Kat left a lovely comment on this blog, talking about how her choice to be an actor, and now to be a teacher and coach was a choice to enter into hearts.   I understand this as the journey of the empath, the person who seeks understanding by actually becoming another person for a moment, going inside them and walking in their shoes for a bit.

This was the essence of curious Kat’s journey to wholeheartedness, her journey into her own heart and towards her power as a healer.

She wants to know if I understand how much my journey feels resonant to her, a journey toward the essence of the human experience, a journey to the universal knowledge of the human heart.

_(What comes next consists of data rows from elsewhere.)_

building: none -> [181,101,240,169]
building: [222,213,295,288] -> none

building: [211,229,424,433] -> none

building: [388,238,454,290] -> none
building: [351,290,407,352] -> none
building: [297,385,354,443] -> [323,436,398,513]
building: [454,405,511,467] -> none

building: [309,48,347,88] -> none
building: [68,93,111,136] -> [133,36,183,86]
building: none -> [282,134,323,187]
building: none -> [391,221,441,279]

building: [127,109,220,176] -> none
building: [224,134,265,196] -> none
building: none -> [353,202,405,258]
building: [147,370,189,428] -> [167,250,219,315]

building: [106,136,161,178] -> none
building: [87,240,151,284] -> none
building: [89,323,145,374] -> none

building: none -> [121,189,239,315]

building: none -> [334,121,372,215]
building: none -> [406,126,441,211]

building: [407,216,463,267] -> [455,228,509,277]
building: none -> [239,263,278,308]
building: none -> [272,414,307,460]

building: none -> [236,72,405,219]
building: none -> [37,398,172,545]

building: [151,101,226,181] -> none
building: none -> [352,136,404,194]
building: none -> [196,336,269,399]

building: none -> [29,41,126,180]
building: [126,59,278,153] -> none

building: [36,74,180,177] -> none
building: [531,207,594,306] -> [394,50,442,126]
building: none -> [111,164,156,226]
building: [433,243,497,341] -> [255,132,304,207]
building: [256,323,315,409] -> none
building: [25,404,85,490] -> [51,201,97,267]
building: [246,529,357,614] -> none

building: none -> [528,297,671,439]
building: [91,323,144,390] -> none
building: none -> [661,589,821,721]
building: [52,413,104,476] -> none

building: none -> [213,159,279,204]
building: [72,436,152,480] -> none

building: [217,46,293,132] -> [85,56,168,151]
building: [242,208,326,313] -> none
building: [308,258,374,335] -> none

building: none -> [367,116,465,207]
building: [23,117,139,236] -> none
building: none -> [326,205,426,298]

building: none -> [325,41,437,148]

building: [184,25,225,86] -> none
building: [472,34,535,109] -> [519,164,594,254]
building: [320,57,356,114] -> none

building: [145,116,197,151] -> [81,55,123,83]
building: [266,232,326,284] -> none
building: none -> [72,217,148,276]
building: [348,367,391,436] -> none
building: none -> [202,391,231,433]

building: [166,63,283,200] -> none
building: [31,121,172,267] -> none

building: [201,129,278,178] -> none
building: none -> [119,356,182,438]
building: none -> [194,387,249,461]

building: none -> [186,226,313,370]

“Too hip for the room,” has always been my lifemyth, leaving me, as I told Performance Guy, in a search for “people who get the joke.”   When I saw Kat perform recently, she gave me the compliment of saying that she is always better when there are people in the room who “get it.”  I returned the compliment by revealing more of my name story than I usually would when she asked the table, trusting that she would “get it.”

Humans are like ice cream.  We are each essentially unique, with our own special flavour, but we are also fundamentally the same, made out of the same basic stuff.

This is the core of empathy work, becoming comfortable enough with our own darkness to be able to sit quietly with another humans darkness.   It is the centre of awareness, finding the connection between all.   And it is the heart of enlightenment, seeing clearly our own scars in a way that helps us map the human heart.

If the experience of trauma is common in all humans, then what in humanity is foreign to us?

All I know is that it is when someone is vulnerable enough to share the most precious details of their life they open a channel between my heart and theirs.   And that is a good thing, just as long as it doesn’t bring up the blocks between me and my own heart.